▶ _LISTE DES CONSIGNES_:
- A) Reproduisez sans aucun changement le passage du texte sur la bucolique de Gallus qui commence aux mots "Les paroles de" et s'arrête après "a pu incarner.".
- B) D'après le texte sur la bucolique de Gallus, répondez brièvement à ces questions en reprenant leur numérotation :
(i) Quel fleuve la mention fait-elle apparaître dans l'évocation ?
(ii) Dans quel musée se trouve la mosaïque « Orphée et les animaux » ?
(iii) De qui Daphnis apprit-il la flûte ?

▶ _TEXTE EXTRAIT_:
════════════════
Le pouvoir de la poésie semble également présent dans cette évocation, car la mention de l’Hèbre appelle aussitôt la figure d’Orphée, dont la tête coupée ne cessait, au fil de l’eau, de toujours appeler Eurydice, et regretter sa disparition.

Mosaïque: Orphée et les animaux

Musée archéologique de Palerme

Conclusion

Les paroles de Gallus sont ici empreintes d’une grande mélancolie: l’Arcadie reste illusoire, elle ne peut faire oublier la souffrance présente de l’amour. On voit ici grande différence avec la bucolique V, qui célébrait l’apothéose du poète Daphnis, le berger sicilien, fondateur de la pastorale, qui apprit la flûte du dieu Pan lui-même, et si bon chasseur, dit-on, qu’à sa mort ses chiens se laissèrent mourir de chagrin. Ici toutes les tentatives de Gallus pour suivre la voie ouverte par Daphnis échouent. Quand on sait quel fut au final le destin du poète ), on ne peut s’empêcher de trouver dans cette bucolique une tristesse prémonitoire, tout autant qu’un adieu définitif à la pastorale, au rêve poétique qu’elle a pu incarner.
════════════════
▶ _DONNÉES BRUTES_:
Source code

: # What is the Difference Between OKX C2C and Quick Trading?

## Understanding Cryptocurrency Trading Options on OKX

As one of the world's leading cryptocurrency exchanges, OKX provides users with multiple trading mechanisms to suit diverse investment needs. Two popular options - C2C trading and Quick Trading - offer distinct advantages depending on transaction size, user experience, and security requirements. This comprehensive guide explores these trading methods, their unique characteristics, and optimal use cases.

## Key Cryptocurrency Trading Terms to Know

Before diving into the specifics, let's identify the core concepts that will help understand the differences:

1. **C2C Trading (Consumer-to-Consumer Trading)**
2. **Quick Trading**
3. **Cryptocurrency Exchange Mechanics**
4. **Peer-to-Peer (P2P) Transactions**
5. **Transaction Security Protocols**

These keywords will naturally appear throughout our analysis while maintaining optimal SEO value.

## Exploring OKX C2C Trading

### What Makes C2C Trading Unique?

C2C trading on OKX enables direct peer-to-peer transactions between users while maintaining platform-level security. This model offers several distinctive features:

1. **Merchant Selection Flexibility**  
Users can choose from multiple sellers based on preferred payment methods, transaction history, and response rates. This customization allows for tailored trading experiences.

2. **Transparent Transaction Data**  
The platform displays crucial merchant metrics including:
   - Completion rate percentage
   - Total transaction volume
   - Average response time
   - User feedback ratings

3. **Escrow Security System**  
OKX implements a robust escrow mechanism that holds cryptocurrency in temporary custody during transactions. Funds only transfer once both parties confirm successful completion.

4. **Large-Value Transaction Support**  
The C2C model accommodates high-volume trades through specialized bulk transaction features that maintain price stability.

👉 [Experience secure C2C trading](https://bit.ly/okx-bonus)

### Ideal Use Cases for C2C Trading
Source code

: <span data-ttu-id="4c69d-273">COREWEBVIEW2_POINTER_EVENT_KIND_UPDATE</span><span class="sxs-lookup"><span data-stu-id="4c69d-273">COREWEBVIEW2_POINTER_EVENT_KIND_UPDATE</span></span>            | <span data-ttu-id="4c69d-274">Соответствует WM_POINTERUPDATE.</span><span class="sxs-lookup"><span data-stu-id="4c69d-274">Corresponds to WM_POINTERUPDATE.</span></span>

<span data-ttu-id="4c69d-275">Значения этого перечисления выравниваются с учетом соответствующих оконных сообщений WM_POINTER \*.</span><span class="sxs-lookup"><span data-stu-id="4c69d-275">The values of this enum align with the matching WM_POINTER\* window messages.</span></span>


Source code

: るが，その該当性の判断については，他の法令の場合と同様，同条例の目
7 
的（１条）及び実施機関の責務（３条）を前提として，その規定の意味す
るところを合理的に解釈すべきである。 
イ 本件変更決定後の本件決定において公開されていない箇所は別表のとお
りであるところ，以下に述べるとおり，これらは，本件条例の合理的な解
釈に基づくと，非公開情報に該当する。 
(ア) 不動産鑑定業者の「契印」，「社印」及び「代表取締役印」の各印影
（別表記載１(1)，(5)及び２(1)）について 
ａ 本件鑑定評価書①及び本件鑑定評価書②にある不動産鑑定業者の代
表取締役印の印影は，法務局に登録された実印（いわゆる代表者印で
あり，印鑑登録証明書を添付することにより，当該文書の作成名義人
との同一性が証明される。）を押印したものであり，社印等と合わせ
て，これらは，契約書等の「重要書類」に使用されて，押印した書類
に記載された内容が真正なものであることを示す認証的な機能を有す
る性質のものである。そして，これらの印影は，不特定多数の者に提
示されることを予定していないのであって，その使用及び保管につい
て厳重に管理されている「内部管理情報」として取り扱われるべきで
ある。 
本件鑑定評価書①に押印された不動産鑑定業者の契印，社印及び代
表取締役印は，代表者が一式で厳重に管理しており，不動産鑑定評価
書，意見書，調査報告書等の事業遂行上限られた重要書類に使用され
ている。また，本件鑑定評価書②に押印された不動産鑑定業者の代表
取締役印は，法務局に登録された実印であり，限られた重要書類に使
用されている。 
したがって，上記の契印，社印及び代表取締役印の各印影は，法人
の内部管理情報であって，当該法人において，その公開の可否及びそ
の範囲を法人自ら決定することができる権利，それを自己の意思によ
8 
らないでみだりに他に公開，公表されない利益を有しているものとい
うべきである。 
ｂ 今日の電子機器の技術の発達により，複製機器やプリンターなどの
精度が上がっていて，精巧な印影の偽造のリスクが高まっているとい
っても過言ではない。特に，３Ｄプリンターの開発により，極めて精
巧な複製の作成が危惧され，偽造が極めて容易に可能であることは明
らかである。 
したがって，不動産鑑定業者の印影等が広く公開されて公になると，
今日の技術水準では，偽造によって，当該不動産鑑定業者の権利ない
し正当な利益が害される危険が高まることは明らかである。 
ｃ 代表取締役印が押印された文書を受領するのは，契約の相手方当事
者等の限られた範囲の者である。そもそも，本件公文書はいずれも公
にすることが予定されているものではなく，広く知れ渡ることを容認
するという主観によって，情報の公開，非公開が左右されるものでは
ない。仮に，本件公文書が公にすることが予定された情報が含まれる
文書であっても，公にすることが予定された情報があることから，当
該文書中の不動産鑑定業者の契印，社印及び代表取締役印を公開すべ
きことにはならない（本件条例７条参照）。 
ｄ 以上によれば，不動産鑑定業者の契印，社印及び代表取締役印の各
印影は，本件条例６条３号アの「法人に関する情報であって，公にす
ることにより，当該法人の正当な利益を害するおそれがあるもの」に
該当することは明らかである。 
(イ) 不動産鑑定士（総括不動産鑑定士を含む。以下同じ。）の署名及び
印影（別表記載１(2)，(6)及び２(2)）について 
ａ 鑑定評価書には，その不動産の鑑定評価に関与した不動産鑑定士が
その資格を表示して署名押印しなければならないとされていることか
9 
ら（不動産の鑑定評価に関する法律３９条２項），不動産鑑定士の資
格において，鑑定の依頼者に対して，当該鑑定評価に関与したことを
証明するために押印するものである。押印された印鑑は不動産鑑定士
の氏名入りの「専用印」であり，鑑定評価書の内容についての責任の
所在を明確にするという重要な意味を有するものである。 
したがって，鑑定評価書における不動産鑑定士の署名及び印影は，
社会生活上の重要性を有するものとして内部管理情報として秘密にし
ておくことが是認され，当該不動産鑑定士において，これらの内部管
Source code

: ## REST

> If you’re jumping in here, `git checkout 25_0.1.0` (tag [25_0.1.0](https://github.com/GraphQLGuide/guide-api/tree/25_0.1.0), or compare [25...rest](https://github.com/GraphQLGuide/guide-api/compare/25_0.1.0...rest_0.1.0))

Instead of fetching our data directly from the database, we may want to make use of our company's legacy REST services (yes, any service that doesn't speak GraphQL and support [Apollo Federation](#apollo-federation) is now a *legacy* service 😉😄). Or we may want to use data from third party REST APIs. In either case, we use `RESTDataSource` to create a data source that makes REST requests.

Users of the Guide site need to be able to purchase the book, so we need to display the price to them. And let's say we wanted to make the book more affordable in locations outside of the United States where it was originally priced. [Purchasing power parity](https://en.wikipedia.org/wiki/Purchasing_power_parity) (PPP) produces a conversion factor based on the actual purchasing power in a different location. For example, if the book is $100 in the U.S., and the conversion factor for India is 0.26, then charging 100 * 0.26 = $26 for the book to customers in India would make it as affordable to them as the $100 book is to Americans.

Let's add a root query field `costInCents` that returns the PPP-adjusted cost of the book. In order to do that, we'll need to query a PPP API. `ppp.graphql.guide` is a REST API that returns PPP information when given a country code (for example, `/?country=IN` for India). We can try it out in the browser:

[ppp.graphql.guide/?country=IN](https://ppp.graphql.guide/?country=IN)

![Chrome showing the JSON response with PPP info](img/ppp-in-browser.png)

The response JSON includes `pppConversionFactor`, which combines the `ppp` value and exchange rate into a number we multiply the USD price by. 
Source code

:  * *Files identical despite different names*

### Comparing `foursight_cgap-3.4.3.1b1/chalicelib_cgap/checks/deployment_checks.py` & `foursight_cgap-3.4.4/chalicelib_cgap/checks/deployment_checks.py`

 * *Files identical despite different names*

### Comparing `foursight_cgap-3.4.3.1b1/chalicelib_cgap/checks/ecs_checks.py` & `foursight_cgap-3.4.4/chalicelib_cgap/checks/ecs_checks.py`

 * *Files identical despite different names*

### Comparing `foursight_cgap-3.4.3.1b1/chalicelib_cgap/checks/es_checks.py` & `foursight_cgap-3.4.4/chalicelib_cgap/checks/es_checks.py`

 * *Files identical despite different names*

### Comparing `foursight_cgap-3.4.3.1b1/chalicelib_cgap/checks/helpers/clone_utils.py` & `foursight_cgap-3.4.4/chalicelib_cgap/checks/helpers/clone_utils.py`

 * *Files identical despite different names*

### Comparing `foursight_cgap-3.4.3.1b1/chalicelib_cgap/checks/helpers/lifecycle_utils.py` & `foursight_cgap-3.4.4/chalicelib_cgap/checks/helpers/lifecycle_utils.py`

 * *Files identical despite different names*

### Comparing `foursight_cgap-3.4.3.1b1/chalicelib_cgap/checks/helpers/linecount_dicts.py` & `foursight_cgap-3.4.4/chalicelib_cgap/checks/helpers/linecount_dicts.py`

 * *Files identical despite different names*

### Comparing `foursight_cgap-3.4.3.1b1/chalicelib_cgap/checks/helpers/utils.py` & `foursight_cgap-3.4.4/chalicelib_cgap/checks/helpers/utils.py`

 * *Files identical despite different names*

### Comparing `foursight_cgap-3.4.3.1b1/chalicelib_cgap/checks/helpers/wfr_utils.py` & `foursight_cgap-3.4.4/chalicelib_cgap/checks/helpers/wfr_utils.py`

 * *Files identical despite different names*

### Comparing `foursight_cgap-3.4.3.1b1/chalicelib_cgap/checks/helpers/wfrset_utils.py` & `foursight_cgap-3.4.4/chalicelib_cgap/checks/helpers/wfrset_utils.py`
════════════════
▶ _RÉPONSES NUMÉROTÉES_:
- A)
Les paroles de Gallus sont ici empreintes d’une grande mélancolie: l’Arcadie reste illusoire, elle ne peut faire oublier la souffrance présente de l’amour. On voit ici grande différence avec la bucolique V, qui célébrait l’apothéose du poète Daphnis, le berger sicilien, fondateur de la pastorale, qui apprit la flûte du dieu Pan lui-même, et si bon chasseur, dit-on, qu’à sa mort ses chiens se laissèrent mourir de chagrin. Ici toutes les tentatives de Gallus pour suivre la voie ouverte par Daphnis échouent. Quand on sait quel fut au final le destin du poète ), on ne peut s’empêcher de trouver dans cette bucolique une tristesse prémonitoire, tout autant qu’un adieu définitif à la pastorale, au rêve poétique qu’elle a pu incarner.

- B)
(i) L'Hèbre.
(ii) Au Musée archéologique de Palerme.
(iii) Du dieu Pan lui-même.